=== Required action ===
In the data below, find every line with the string "middle" and pull it out.

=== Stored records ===
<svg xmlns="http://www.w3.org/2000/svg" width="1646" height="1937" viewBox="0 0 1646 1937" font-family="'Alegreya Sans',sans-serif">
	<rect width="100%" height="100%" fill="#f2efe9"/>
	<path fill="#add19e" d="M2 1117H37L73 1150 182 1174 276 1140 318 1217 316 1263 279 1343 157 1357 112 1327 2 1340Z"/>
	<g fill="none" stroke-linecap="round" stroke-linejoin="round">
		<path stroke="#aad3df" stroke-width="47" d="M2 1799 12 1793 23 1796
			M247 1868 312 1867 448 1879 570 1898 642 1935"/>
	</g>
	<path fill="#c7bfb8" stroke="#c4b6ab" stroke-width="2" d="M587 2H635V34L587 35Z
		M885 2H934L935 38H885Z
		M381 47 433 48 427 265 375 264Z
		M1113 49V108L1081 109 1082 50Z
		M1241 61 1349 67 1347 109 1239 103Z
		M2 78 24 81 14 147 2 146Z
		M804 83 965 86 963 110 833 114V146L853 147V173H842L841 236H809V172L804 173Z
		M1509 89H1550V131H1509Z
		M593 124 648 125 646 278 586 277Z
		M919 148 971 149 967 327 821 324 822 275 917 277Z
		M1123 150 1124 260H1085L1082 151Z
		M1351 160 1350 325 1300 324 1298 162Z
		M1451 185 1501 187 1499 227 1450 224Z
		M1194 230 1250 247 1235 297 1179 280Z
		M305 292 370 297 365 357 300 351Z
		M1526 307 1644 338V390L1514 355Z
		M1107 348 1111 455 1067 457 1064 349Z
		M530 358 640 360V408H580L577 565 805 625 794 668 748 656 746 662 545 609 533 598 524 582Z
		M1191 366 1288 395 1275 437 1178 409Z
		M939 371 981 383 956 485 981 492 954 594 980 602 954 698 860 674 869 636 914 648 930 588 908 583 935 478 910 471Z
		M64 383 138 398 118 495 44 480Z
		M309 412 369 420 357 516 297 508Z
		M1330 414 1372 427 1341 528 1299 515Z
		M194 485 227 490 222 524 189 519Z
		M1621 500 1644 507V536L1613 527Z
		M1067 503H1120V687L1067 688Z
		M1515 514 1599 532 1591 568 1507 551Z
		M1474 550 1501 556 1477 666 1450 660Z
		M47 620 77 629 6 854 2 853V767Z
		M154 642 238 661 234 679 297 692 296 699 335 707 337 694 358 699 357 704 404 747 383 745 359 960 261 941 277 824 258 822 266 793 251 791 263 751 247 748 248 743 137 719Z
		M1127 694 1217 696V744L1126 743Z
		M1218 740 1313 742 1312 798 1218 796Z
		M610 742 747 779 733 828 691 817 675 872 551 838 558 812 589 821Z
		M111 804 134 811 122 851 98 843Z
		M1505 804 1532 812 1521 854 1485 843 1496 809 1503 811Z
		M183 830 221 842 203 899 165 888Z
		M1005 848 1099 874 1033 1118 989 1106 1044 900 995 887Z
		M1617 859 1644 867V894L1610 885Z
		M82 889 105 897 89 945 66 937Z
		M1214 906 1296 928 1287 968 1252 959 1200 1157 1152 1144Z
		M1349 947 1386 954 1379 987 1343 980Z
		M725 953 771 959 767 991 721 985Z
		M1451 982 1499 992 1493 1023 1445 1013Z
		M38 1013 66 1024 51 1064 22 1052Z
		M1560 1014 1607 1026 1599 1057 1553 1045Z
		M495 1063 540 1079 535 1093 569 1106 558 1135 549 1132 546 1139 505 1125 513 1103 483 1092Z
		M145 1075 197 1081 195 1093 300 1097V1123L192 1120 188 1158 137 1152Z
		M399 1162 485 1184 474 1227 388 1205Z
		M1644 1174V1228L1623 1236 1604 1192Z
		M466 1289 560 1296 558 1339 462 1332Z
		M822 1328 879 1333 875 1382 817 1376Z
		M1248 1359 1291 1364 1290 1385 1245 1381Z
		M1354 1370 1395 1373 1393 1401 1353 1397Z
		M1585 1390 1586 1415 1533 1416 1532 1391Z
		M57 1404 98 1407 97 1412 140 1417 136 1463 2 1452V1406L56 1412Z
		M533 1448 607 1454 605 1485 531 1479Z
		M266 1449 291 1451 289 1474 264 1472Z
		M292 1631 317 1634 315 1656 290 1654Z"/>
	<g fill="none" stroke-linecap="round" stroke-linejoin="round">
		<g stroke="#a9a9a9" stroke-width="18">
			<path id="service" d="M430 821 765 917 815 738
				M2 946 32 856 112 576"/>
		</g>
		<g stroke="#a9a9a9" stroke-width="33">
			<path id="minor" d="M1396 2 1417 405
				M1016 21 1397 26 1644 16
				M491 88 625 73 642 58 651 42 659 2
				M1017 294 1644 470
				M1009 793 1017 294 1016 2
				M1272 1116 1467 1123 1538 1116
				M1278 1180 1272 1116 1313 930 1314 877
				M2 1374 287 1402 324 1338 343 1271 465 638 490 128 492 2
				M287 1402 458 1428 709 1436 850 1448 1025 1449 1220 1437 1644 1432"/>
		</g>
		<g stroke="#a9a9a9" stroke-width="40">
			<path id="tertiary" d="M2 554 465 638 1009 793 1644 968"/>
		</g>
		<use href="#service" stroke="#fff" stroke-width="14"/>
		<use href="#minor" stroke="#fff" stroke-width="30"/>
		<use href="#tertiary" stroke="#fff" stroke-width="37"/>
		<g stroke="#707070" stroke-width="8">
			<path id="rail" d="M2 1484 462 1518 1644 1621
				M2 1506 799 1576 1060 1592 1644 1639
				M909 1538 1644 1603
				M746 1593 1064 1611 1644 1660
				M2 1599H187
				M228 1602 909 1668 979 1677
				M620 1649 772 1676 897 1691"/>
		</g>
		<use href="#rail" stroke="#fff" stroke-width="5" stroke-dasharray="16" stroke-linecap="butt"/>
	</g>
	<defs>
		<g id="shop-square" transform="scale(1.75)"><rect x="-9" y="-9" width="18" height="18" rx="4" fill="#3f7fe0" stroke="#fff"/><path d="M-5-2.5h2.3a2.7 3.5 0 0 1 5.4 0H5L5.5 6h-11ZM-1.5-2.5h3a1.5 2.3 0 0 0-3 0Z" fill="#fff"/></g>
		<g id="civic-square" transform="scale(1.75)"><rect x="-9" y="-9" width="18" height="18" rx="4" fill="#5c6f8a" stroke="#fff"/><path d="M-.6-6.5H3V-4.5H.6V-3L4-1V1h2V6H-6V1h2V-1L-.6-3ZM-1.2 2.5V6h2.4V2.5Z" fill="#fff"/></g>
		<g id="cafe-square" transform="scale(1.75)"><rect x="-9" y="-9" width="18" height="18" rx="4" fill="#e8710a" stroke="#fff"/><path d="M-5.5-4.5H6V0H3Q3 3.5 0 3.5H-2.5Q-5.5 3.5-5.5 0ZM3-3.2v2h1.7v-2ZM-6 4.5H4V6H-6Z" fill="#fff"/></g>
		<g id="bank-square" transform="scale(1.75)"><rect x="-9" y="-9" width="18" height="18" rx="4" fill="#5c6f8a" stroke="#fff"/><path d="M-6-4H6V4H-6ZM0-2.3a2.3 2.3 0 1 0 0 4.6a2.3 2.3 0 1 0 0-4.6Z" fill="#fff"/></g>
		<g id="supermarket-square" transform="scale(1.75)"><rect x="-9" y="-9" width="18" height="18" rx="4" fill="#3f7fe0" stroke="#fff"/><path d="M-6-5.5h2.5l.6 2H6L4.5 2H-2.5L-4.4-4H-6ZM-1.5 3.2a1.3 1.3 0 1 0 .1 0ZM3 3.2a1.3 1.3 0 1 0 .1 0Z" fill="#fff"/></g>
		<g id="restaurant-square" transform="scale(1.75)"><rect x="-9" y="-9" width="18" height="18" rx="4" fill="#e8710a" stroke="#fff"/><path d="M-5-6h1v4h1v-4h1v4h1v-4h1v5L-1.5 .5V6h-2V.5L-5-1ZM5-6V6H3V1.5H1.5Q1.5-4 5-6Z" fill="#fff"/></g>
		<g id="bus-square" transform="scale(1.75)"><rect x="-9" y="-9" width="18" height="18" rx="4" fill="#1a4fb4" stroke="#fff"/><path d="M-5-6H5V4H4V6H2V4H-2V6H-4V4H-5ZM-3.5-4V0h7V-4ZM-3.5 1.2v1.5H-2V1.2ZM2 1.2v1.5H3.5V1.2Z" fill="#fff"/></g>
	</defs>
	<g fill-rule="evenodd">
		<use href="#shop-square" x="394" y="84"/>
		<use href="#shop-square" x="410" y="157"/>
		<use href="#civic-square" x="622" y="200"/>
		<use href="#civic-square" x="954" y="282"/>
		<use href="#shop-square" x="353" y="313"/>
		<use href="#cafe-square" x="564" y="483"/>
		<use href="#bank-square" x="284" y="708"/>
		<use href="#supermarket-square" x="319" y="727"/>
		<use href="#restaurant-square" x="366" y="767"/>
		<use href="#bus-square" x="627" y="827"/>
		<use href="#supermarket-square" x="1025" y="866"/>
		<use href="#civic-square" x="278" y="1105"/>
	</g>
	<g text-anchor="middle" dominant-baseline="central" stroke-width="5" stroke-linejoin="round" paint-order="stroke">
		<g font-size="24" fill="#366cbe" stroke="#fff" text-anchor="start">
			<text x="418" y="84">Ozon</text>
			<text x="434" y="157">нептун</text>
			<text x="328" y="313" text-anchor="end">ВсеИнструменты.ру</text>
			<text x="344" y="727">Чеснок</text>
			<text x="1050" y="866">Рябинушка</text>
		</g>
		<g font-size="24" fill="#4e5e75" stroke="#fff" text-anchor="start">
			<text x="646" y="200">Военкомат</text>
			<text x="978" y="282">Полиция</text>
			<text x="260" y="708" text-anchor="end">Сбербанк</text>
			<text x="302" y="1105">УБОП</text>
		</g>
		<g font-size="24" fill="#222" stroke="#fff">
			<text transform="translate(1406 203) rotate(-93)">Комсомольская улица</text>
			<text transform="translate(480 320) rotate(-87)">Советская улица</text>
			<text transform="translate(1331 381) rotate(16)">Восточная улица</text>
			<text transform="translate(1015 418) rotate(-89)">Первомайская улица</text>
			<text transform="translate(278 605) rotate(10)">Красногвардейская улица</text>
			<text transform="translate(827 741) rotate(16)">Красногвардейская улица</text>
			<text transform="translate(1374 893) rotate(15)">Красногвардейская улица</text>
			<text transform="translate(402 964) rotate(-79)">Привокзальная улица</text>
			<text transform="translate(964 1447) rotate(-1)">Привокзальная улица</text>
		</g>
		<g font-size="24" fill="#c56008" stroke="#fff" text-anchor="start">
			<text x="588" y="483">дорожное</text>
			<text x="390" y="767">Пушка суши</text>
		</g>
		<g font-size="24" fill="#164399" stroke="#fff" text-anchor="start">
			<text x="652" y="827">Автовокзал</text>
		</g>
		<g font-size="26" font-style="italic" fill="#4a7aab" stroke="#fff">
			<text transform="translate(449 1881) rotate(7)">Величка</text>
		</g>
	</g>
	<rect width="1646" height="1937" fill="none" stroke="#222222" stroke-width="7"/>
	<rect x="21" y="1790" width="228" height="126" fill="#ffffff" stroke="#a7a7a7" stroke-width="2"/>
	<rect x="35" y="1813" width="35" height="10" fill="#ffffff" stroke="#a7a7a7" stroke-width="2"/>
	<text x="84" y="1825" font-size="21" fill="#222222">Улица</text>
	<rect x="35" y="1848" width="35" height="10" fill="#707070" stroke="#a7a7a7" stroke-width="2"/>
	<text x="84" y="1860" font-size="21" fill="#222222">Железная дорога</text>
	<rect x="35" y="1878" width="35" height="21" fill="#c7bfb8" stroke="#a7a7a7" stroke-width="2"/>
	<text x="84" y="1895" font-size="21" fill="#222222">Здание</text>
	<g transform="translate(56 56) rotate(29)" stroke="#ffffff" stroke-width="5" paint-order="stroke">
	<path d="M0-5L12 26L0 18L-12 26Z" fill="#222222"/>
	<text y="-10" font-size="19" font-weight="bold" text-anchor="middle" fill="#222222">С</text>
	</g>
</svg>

=== Result ===
	<g text-anchor="middle" dominant-baseline="central" stroke-width="5" stroke-linejoin="round" paint-order="stroke">
	<text y="-10" font-size="19" font-weight="bold" text-anchor="middle" fill="#222222">С</text>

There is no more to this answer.